Between 1901 and 1990, the operators of the steel plant created 70 hectares of new land through the infilling of Muggah Creek and a portion of Sydney Harbour. The majority of infilling took place prior to 1950, when industrial by-products, primarily blast furnace slag, were deposited along the eastern shore of Muggah Creek. The ubiquitous slag has also been used to infill low areas across the site, cover the foundations of removed buildings and create and maintain roadways.

Over the years, various structures have been constructed on the infilled lands, including the Mobile Department shop and the high Dump Tank Farm. Disposal of slag and other industrial wastes continued throughout the operational history of the steel plant, with the High Dump area receiving all types of wastes including derelict equipment, sludges, contaminated soil, office waste and demolition debris.

Protesting he planned closure of the Steel Plant at the Ferry Street entrance in 1967 (Beaton Institute)

A detailed discussion of each SCU located on the Infilled Lands follows. Potential environmental issues associated with each SCU are discussed at the end of each section. Historical building existence information is provided in Appendix D, and the progression of shoreline infilling is depicted in Figure 5-2.


 

5.4.1

Ferry Street Entrance (SCU 22)

 
  Located on the western side of the steel plant property, this parcel of land is bounded to the south and west by Muggah Creek, to the east by the West Side Road, and to the north by the Mobile Department area (Figure 5-1).

The area was historically a water lot prior to 1914, but was infilled between 1914 and 1939. From the beginning of the plant, the parcel has primarily been used as a main entrance to the steel plant, linking Ferry Street to the property. In the past, used oil was often used for dust suppression on roadways on the steel plant property.

Buildings located on the parcel include the sludge handling building and associated offices related to the Tar Ponds incinerator. Currently, the Nova Scotia Department of Transportation and Public Works (DTPW) is using portions of the parcel as a temporary soil storage facility as part of the Muggah Creek Interceptor Sewer project. The area and buildings are maintained by DTPW. A walkthrough of the DTPW buildings was not included in the scope of work for this assessment.

The results of testing performed by JDAC in 2000/2001 indicate that one borehole location, MCES-005-MW, is located within this area. No guideline values were exceeded in soil samples submitted from this borehole. Groundwater from the same location exceeded the Canadian Drinking Water Quality Guidelines for certain heavy metals (sulfate, antimony, iron), EPA 625 (semi-volatile compounds such as naphthalene), PAHs and HCNs. These contaminant groups are consistent with Tar Ponds contamination.

The Ferry Street Bridge c. 1904 looking west at the Intercolonial Railway Yard (Beaton Institute)

The majority of open space in this area is covered with granular materials. Slopes at certain locations show signs of surface erosion. Overland drainage in the area may present the possibility of siltation and sediment impacts to receiving waters.
 
  Potential Environmental Issues  
 

Potential hazardous building material and environmental issues associated with the DTPW buildings may include ozone-depleting substances, and chemical storage.
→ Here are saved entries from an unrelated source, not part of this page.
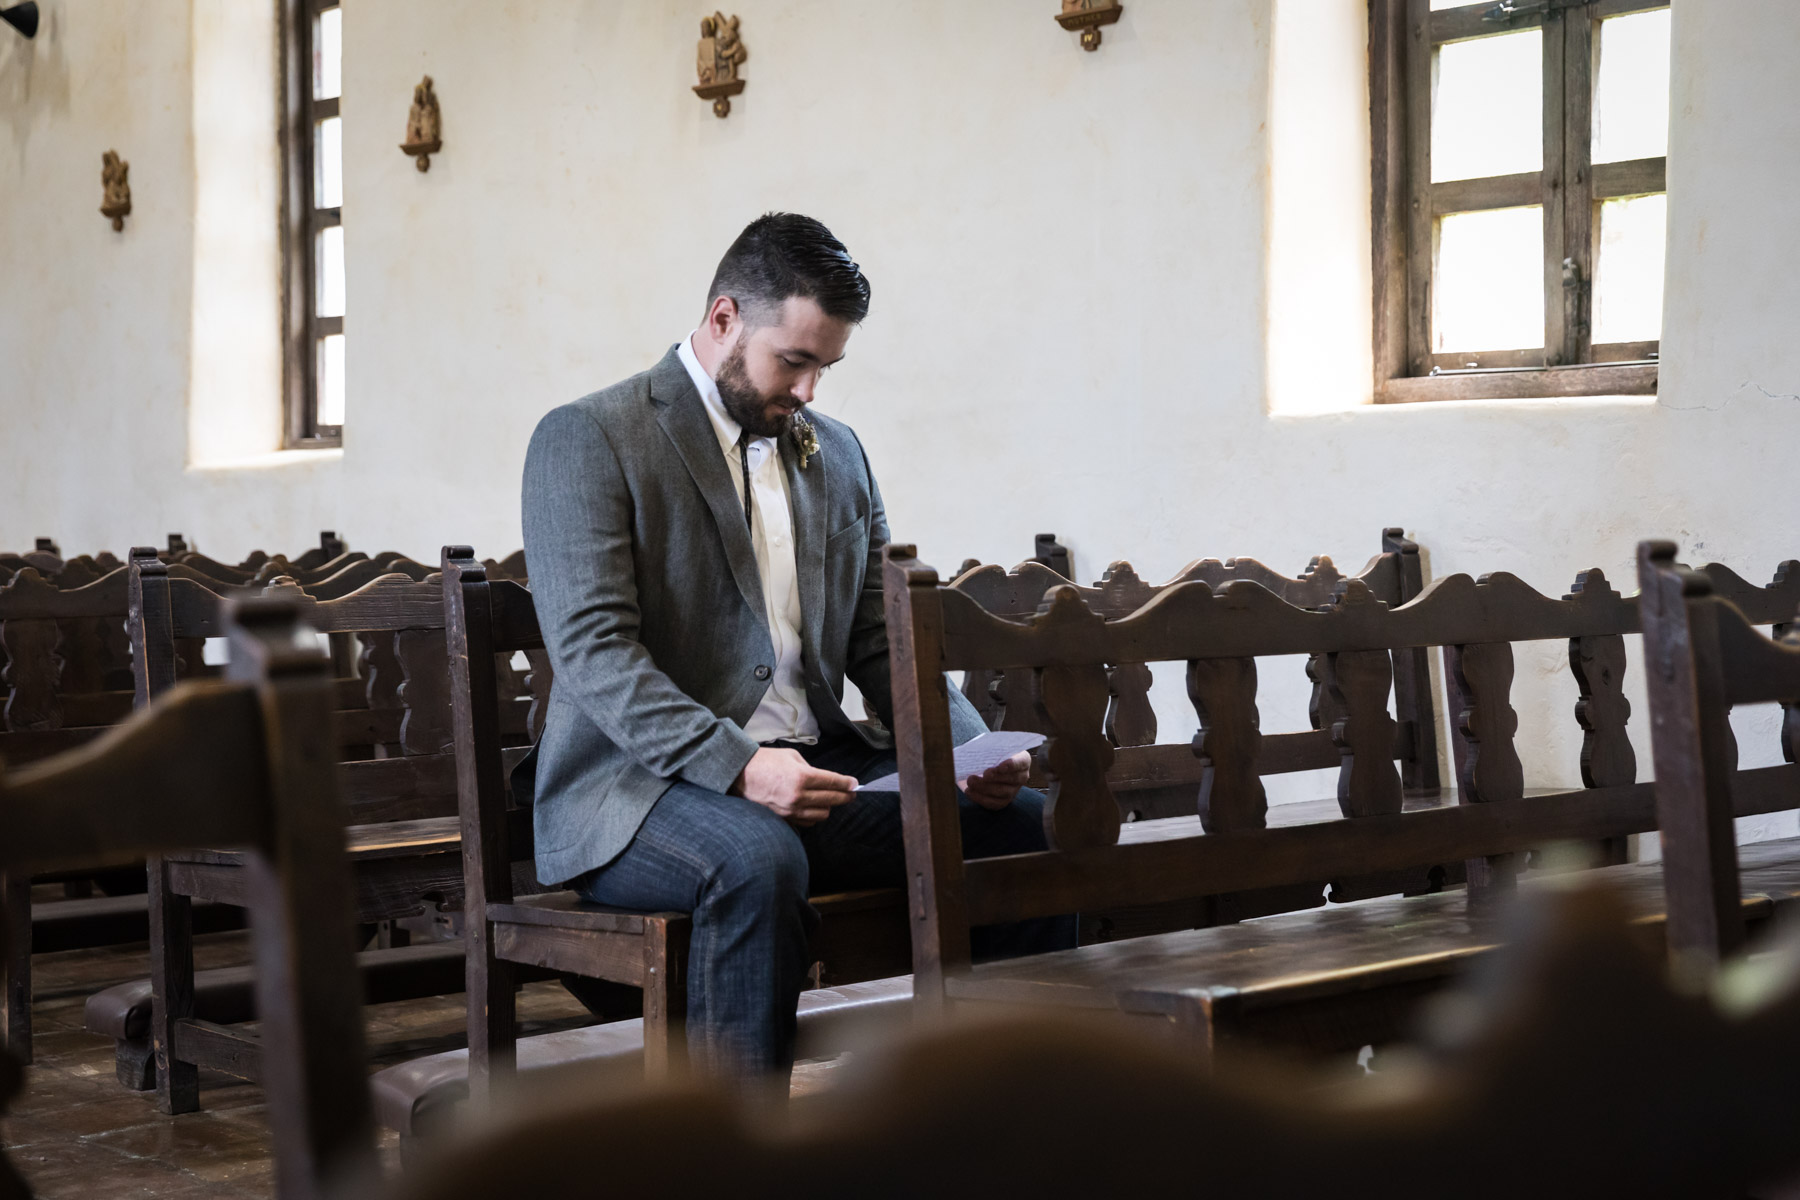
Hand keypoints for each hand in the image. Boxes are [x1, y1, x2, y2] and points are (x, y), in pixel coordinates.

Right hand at [733, 747, 857, 826]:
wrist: (740, 775)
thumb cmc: (765, 761)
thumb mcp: (791, 757)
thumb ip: (810, 769)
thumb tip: (824, 779)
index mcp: (802, 777)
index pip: (833, 783)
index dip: (847, 784)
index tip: (854, 784)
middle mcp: (798, 796)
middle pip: (832, 800)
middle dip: (845, 796)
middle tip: (850, 794)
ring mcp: (791, 810)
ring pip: (822, 814)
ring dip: (828, 806)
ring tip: (830, 799)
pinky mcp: (784, 818)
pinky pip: (808, 821)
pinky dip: (814, 815)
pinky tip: (813, 807)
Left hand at [961, 751, 1031, 810]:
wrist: (982, 765)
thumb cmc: (989, 754)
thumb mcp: (991, 748)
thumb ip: (990, 749)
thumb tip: (980, 751)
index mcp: (1022, 760)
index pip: (1021, 762)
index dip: (1012, 765)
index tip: (1001, 766)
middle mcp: (1021, 777)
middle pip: (1012, 779)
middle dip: (996, 777)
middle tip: (984, 774)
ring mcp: (1013, 791)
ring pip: (1002, 792)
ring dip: (985, 787)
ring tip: (971, 781)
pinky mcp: (1002, 801)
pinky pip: (993, 803)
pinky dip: (979, 798)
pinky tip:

Lead-based paints, mercury-containing equipment, and asbestos-containing materials are not likely to be present since the buildings were built in the early 1990s.

Potential environmental issues consist of petroleum hydrocarbon, heavy metal, PAH, PCB and HNC impacts to soil and groundwater as a result of subsurface infiltration of Tar Ponds contamination as well as contaminated sediment underlying the fill material used to create the land.

Blast furnace slag was widely used as a fill material in this area. Various heavy metals are known to be present in blast furnace slag, but often in a highly immobile state. An important part of future environmental testing at this site will be the appropriate evaluation of heavy metal impacts in relations to their environmental risk.